§ YOUR GOAL: Look through the entries below for the line with "left eye: (543, 298)" and the line with "left back paw: (456, 429)", then give again exactly those two lines and all lines between them, minus the pictures.

Collected data:
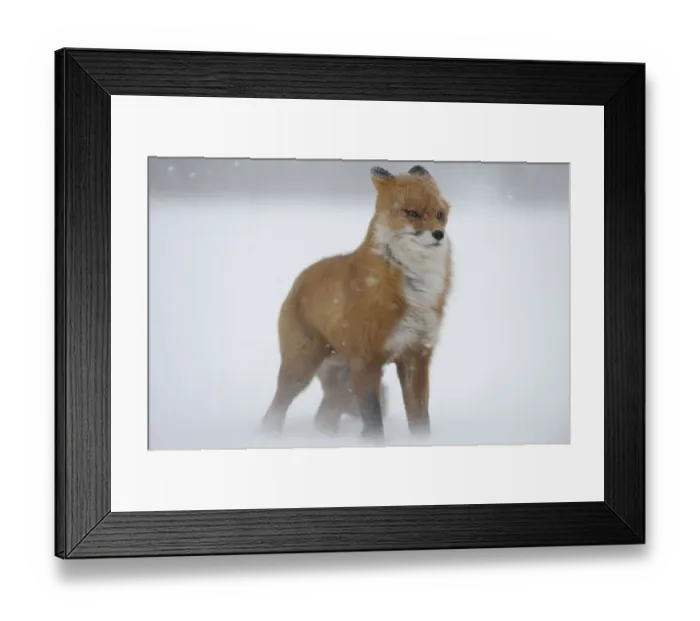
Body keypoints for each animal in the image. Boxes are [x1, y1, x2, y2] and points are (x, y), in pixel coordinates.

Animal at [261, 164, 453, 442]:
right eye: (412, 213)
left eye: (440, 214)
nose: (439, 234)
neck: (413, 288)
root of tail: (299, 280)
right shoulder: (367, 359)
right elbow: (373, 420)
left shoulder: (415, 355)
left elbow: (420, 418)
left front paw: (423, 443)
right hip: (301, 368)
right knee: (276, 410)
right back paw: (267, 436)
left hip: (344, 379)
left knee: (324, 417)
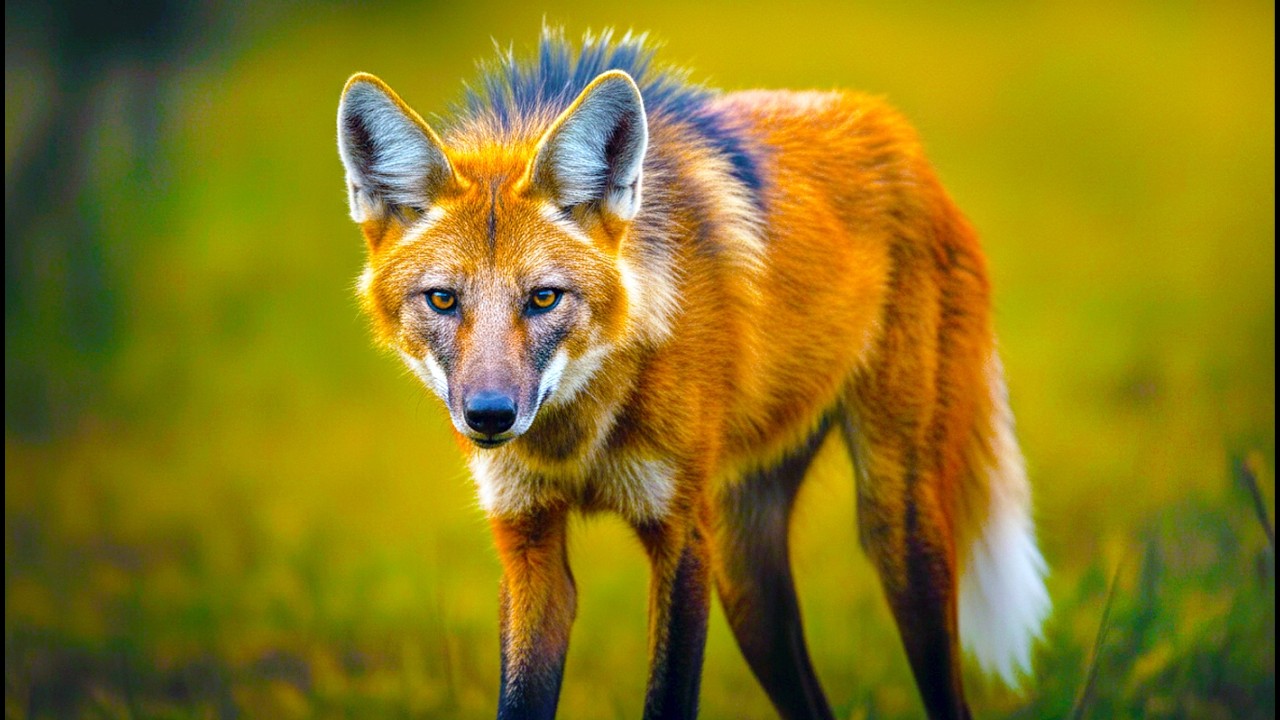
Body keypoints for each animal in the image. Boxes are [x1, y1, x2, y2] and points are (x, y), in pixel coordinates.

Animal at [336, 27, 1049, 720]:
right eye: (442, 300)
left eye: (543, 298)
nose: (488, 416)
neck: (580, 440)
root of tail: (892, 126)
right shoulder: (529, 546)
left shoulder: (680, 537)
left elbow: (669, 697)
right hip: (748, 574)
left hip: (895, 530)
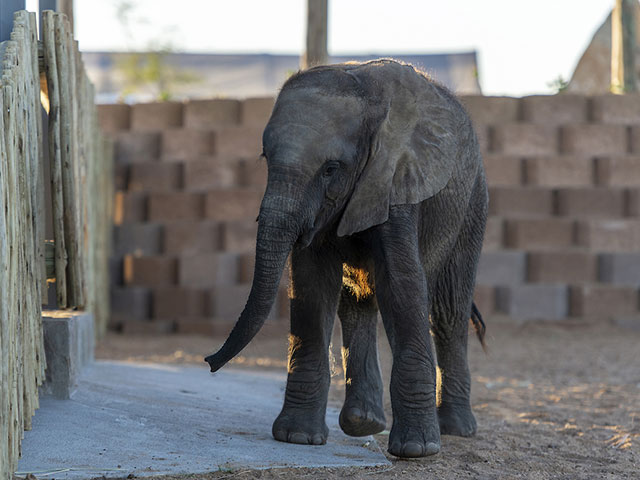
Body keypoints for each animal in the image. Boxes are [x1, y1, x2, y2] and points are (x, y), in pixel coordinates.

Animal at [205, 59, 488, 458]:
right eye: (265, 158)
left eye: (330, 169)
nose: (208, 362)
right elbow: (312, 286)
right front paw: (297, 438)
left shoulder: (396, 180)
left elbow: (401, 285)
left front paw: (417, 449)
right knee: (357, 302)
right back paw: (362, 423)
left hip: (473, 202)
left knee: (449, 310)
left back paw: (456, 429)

==

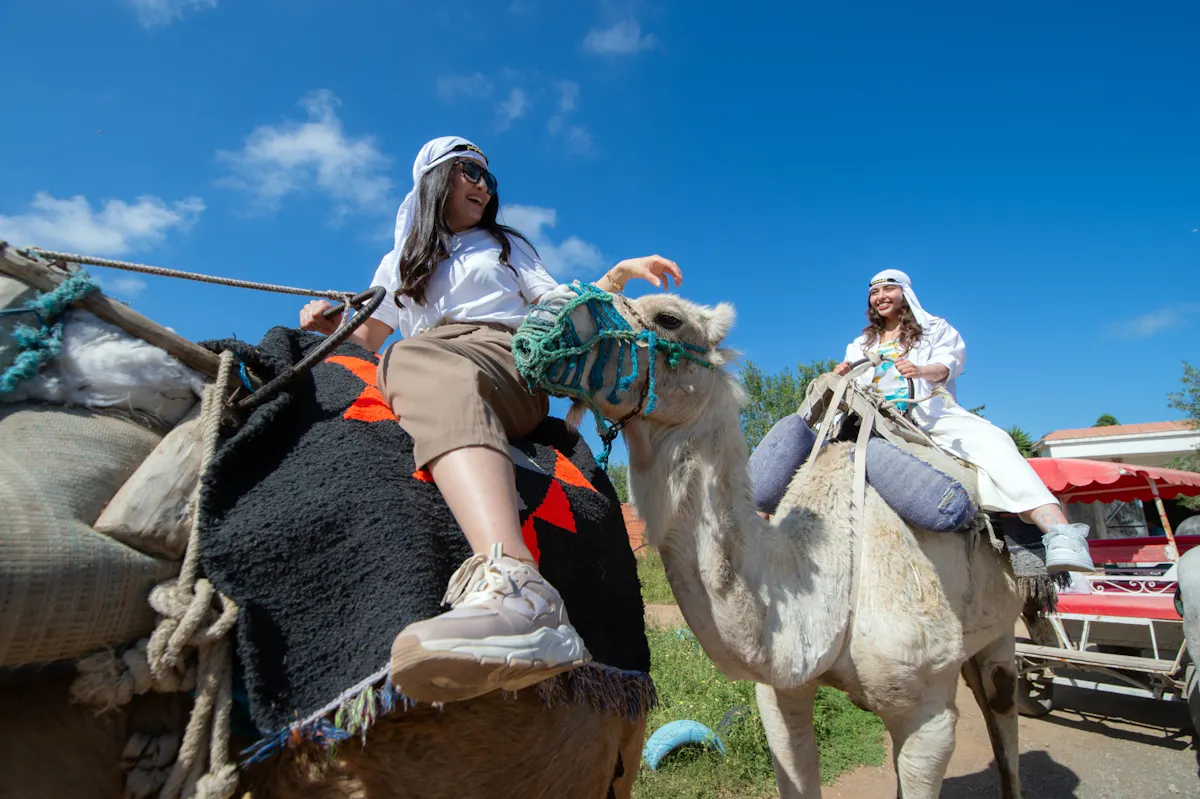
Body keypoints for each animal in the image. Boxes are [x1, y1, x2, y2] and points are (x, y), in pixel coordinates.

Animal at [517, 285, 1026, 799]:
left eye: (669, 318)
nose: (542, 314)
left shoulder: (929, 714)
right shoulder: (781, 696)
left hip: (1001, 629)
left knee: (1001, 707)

§ RESPONSE AREA:
left eye: (543, 298)
nose: (488, 416)
neck: (580, 440)
root of tail: (892, 126)
right shoulder: (529, 546)
left shoulder: (680, 537)
left elbow: (669, 697)
right hip: (748, 574)
left hip: (895, 530)
Body keypoints for each animal in the image. Boxes are [x1, y1, x2, y2] and points are (x, y), in pixel coordinates.

Animal at [205, 59, 488, 458]:
right eye: (265, 158)
left eye: (330, 169)
nose: (208, 362)
right elbow: (312, 286)
right front paw: (297, 438)
left shoulder: (396, 180)
left elbow: (401, 285)
left front paw: (417, 449)
right knee: (357, 302)
right back paw: (362, 423)
left hip: (473, 202)
left knee: (449, 310)
left back paw: (456, 429)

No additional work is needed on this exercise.